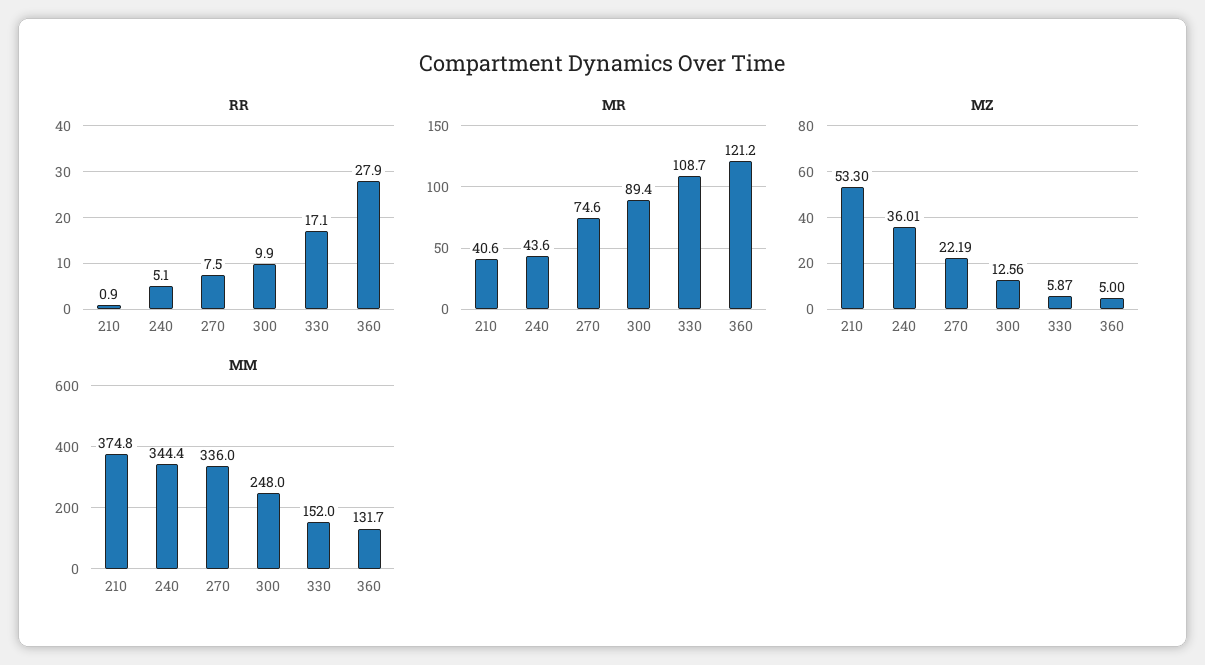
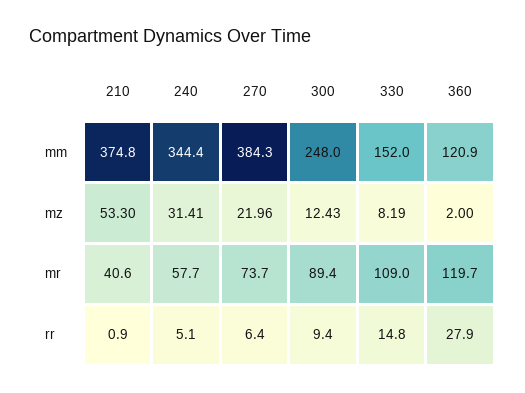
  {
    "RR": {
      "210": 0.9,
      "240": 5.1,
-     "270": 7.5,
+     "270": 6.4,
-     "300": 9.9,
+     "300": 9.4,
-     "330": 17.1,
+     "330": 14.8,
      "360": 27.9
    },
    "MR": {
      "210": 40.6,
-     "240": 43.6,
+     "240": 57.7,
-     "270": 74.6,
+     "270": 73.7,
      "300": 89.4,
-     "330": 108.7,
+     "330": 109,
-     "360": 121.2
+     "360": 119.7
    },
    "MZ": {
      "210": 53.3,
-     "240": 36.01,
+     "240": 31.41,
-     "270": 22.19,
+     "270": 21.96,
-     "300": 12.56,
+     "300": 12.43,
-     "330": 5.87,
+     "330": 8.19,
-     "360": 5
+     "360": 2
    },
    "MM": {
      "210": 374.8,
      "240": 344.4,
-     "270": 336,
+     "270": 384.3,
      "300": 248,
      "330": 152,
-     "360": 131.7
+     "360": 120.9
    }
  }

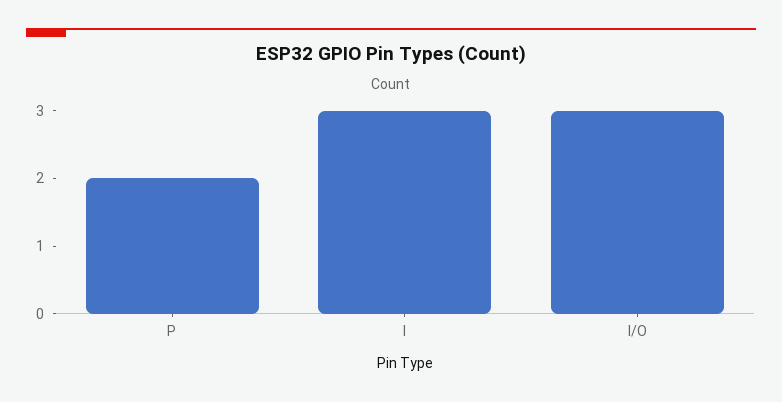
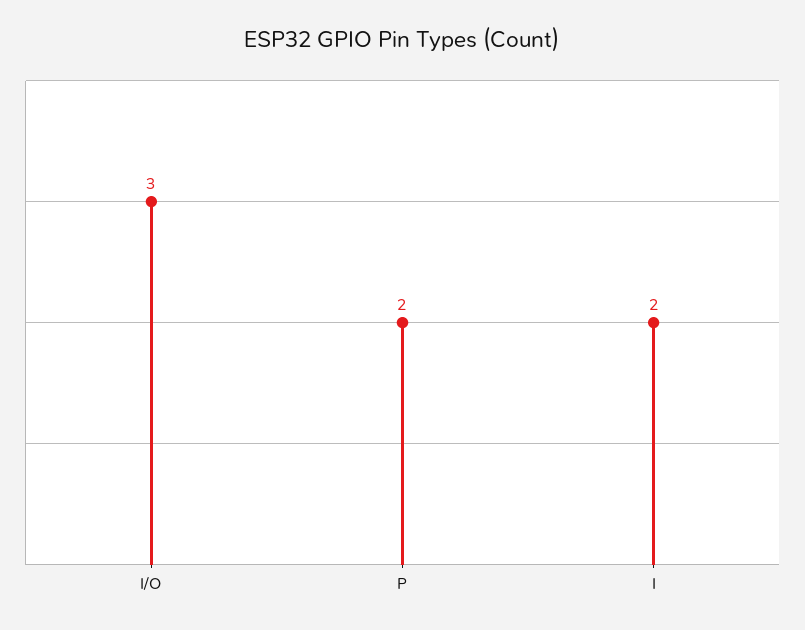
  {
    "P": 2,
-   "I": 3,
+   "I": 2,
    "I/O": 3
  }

⁂

__Task directions__.
Images stay out, but the rest of the data above must be repeated exactly.

__Result of the exercise__.
  {
    "RR": {
      "210": 0.9,
      "240": 5.1,
-     "270": 7.5,
+     "270": 6.4,
-     "300": 9.9,
+     "300": 9.4,
-     "330": 17.1,
+     "330": 14.8,
      "360": 27.9
    },
    "MR": {
      "210": 40.6,
-     "240": 43.6,
+     "240": 57.7,
-     "270": 74.6,
+     "270": 73.7,
      "300": 89.4,
-     "330": 108.7,
+     "330": 109,
-     "360": 121.2
+     "360": 119.7
    },
    "MZ": {
      "210": 53.3,
-     "240": 36.01,
+     "240": 31.41,
-     "270": 22.19,
+     "270": 21.96,
-     "300": 12.56,
+     "300": 12.43,
-     "330": 5.87,
+     "330": 8.19,
-     "360": 5
+     "360": 2
    },
    "MM": {
      "210": 374.8,
      "240": 344.4,
-     "270": 336,
+     "270": 384.3,
      "300": 248,
      "330": 152,
-     "360": 131.7
+     "360": 120.9
    }
  }

  {
    "P": 2,
-   "I": 3,
+   "I": 2,
    "I/O": 3
  }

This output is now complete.